The desolation of the Landes is an ordered, a commercial desolation. Once the whole surface of the district bore nothing but a scanty herbage. The soil is sand and an iron cement, or "hard-pan," below the sand. Here uncounted millions of slender sea-pines cover the plain; they stand in serried rows, as regular as a hop-garden, gloomy and without the sweet wildness of nature. And every pine is bitterly scarred, so that it may bleed its gum for traders. When the plantations are near their full growth they are cut down, stacked to season slowly, and the trees finish their existence as mine timbers deep under the earth.
After seventy miles of a southward run there are signs that the Landes are not so everlasting and spacious as they seem. To the south-east, at Buglose, where St Vincent de Paul was born, the Pyrenees show far and faint and blue on the horizon. And then suddenly the River Adour appears, and a country which was English. Dax was ours for centuries, and so was Bayonne, whose modern citadel has had a rare fate for any place of strength. It has never been taken; not even Wellington and his Peninsular veterans set foot within its bastions.
This is the country of the Basques, that strange, persistent race of which nothing is known. Their history is more covered by ancient clouds than that of the Celts; their tongue has no cousin in the world, though in structure it is like that of the North-American Indians. I met some of them later, but so far know no more than two words of their language.
The wind was cool at St Jean de Luz, but the sun was bright and the sea thundered on the beach and the battered breakwaters. To the east and south are the Pyrenees—lower summits, it is true, but bold and fine in outline. The dominant peak, being the first of the chain, is Larhune (a Basque word, not French), where English blood was spilt when Clauzel held it for Napoleon against the English. Further to the south, and across the Bidassoa, in Spain, rises the sharp ridge of the Jaisquivel, beneath which lies Fuentarabia. Yonder by Irun is the abrupt cliff of Las Tres Coronas, three crowns of rock. Here one is in the south-east of the Bay, where France and Spain run together, and the sea, under the dominion of the prevailing south-westers, is rarely at peace with the land. To the northward, but out of sight, lies windy Biarritz; to the south is blood-stained, battered and renewed San Sebastian, a name that recalls many deeds of heroism and many of shame. The horrors of its siege and taking might make one cold even in sunlight. But between us and its new city lies the Bidassoa. Here, at St Jean de Luz, is the Nivelle flowing past Ciboure. The river was once familiar to us in despatches. The whole country even yet smells of ancient war. For here lies the great western road to Spain. And more than once it has been the road to Paris. It is a path of rising and falling empire.

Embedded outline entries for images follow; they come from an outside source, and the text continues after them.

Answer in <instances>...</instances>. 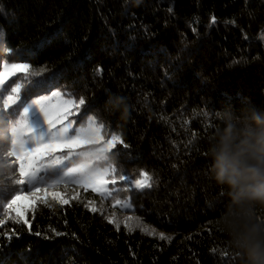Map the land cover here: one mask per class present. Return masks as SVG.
<instances>
[{
  "label": "trees",
  "instance_id": "trees-1",
  "mask_svg": "<svg viewBox=\"0 0 264 264\" xmlns=\"http://www.w3.org/2000/svg\"><path fill=\"white\" fill-rule=\"evenodd\" d=\"M0 7V41L13 49L0 57L30 64L29 72L45 68L36 78L43 87L26 85L22 99L57 87L83 96L71 119L95 115L129 145H117L113 162L137 178L153 176L151 189L117 194L131 209L81 189L65 192L67 205L22 210L31 232L5 215L0 264H238L214 226L227 198L205 174L207 148L217 110L244 100L264 109V0H0ZM152 229L157 235L147 234ZM13 230L8 245L4 233Z\"/></svg>",
  "mask_w": 264,
  "mask_h": 264
},
{
  "label": "snow or ice",
  "instance_id": "snow-or-ice-1",
  "mask_svg": "<svg viewBox=\"0 0 264 264\" xmlns=\"http://www.w3.org/2000/svg\"><path fill=\"white\" fill-rule=\"evenodd\" d=\"M212 23H215L214 16ZM260 38L264 40V32ZM47 42V39L41 41L37 48ZM0 50L6 54L13 51L2 45V41ZM31 68L30 64L10 62L0 57V135L7 141L0 143V165H3L0 168V225H3V217L7 215L14 224L27 225V231L31 232V223L21 210H28V205L18 202L30 200L33 209L37 202L51 209L50 200L60 206L67 205L69 199L52 189H67L69 185L73 186V190L76 187L85 191L91 189L99 195L101 202L114 201L113 207L120 205L124 209H131L133 205L130 198L126 196L122 201L117 198V194L151 189L153 176L147 171H140L138 175L141 178H137L113 162L117 145L123 149H128L129 145L122 134L108 131L104 122L98 121L95 115L85 111L79 124L69 119L85 105L83 96L77 98L75 94L57 87L54 91L49 90V94H37L35 98L25 96L22 99L26 85L35 89H41L44 85L43 81L36 78L42 77L45 68L29 72ZM17 72H24L25 75L17 76ZM11 77L16 79L9 83ZM71 199L83 203L93 213L99 211L104 215L91 200L85 202L78 196H72ZM11 212H15V215H11ZM105 218L119 231V222L110 216ZM127 219L131 220L132 217ZM125 228L129 232L133 231L126 222ZM52 231L56 237L66 235L55 229ZM34 234L41 235L40 232ZM147 234L155 236L157 232L152 229ZM4 235L10 245L16 233L13 230L11 234L5 232ZM158 236L169 243L172 240L164 232H159ZM221 255L227 256V253L221 252Z\"/></svg>",
  "mask_w": 264,
  "mask_h": 264
},
{
  "label": "clouds",
  "instance_id": "clouds-1",
  "mask_svg": "<svg viewBox=\"0 0 264 264\" xmlns=\"http://www.w3.org/2000/svg\"><path fill=\"white\" fill-rule=\"evenodd\" d=\"M216 119L205 174L227 200L214 226L238 264H264V109L244 100L217 110Z\"/></svg>",
  "mask_w": 264,
  "mask_h": 264
},
{
  "label": "rangeland",
  "instance_id": "rangeland-1",
  "mask_svg": "<svg viewBox=\"0 0 264 264\" xmlns=\"http://www.w3.org/2000/svg\"><path fill=\"white\" fill-rule=\"evenodd\" d=\"M15 79H16V77H11L10 80H9V83L11 82V80H15ZM47 94H49V93H47ZM65 99H67V98L65 97ZM69 119H71V116L69 117ZM81 189H83V188H79V187L75 188L76 192H77V190H81ZM52 190L61 192L63 196L67 195L65 192L71 193V192L75 191V190H73V186L72 185H69V187L67 189H64L63 187H59V188L52 189ZM88 190L91 191V189H88ZM18 203L27 204L28 208L32 205L30 200L29 201H21V202H18ZM21 210H24V209L22 208Z\"/></svg>",
  "mask_w": 264,
  "mask_h": 264
}]
</instances>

During my few days at St Jean de Luz I had foregathered with some exiled friends, walked to quiet Ascain, and regretted I lacked the time even to attain the summit of so small a mountain as Larhune, and then, desiring for once to set foot in Spain, took train to Hendaye. This is the last town in France. Across the Bidassoa rose the quaint roofs and towers of old Fuentarabia, the Fontarabie of the French. I hired an eager Basque to row me across the river, then running seaward at the last of the ebb.
The day was splendid and mild. There was no cloud in the sky, not a wreath of mist upon the mountains. The river was a blue that verged on green; its broad sand glowed golden in the sun; to seaward the amethystine waters of the Atlantic heaved and glittered. On the far cliffs they burst in lifting spray. The hills wore the fine faint blue of atmosphere; the wind was very quiet. This seemed at last like peace. I let my hands feel the cool waters of the river and soaked my soul in the waters of peace.
And yet my bold Basque chattered as he stood at the bows and poled me with a blunted oar across the river shallows. He told me proudly that he had the three languages, that he was all at home with French and Spanish and Basque. He was intelligent within due limits; he at anyrate knew how to extract francs from an Englishman. That generosity which consists in buying interested civility as well as help or transport with an extra fifty centimes is indeed but a wise and calculated waste. It occurred to me that he might solve a question that puzzled me. Were the Basques united as a race, or were their sympathies French or Spanish? After considering how I should put it, I said,—
"Mon ami, est-ce que vous êtes plus Basque que Français, ou plus Français que Basque?"
He taught me a lesson in simple psychology, for he stopped poling and stared at me for a long minute. Then he scratched his head and a light came into his eyes.
"Mais, monsieur, je suis un Basque Français!"